Bolitho faßte sie um die Schultern und zog sie an sich. Ihr Widerstand wich einem hemmungslosen Schluchzen. Er fühlte ihre Haut durch den Stoff des Kleides, sie hatte nichts darunter an. Trotz der dumpfen, abgestandenen Luft war sie kalt wie Eis. Er hüllte sie in seinen Umhang, so daß nur ihr Gesicht und die bloßen Füße zu sehen waren.

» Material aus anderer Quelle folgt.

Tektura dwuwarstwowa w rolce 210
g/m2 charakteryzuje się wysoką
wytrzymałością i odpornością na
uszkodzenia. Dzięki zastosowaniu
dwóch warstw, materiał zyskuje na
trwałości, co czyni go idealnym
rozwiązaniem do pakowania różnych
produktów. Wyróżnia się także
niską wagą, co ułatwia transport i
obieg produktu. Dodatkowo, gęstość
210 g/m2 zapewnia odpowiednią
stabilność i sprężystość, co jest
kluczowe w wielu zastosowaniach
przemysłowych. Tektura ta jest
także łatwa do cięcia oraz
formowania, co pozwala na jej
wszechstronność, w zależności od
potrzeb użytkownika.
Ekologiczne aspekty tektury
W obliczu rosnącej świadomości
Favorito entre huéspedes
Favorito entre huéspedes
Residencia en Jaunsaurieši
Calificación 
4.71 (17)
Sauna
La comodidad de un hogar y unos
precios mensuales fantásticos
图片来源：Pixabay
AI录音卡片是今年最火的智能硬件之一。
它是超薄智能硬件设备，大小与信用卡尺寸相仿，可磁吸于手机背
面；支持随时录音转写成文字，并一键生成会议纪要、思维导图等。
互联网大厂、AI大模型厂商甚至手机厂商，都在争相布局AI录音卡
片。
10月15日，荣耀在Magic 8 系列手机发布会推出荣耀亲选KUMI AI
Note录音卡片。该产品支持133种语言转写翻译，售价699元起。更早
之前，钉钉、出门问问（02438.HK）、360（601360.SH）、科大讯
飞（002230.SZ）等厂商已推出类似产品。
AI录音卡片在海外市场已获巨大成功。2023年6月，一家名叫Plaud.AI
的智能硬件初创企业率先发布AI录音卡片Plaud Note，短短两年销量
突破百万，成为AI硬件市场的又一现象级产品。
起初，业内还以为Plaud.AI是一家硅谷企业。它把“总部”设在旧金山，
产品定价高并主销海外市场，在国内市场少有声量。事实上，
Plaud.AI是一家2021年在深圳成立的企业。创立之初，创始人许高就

Als sie den Gefängnisleiter im Türrahmen stehen sah, versteifte sich ihr ganzer Körper. Bolitho herrschte ihn an:»Ziehen Sie den Hut in Gegenwart einer Dame, Sir!«Des Mannes Furcht ekelte ihn an, aber er schloß:»Oder, bei Gott, ich fordere Sie auf der
Stelle!»
Der Direktor wich zurück, sein Hut fegte fast den schmutzigen Boden. Bolitho führte Catherine den Korridor hinunter. Einige
Gefangene spähten durch die Zellenfenster, ihre Hände umklammerten die Stäbe wie Klauen. Diesmal schrie niemand.»Deine Schuhe, Kate?»
Sie drängte sich an ihn, als ob er sie gegen alles und jedes schützen könnte.
«Was ich hatte, habe ich für Essen verkauft. «Sie hob den Kopf und sah ihn prüfend an.»Aber ich bin schon früher barfuß gegangen.»
Ihr plötzlicher Trotz ließ sie noch zerbrechlicher erscheinen.»Gehen wir wirklich hier fort?«Bolitho nickte nur.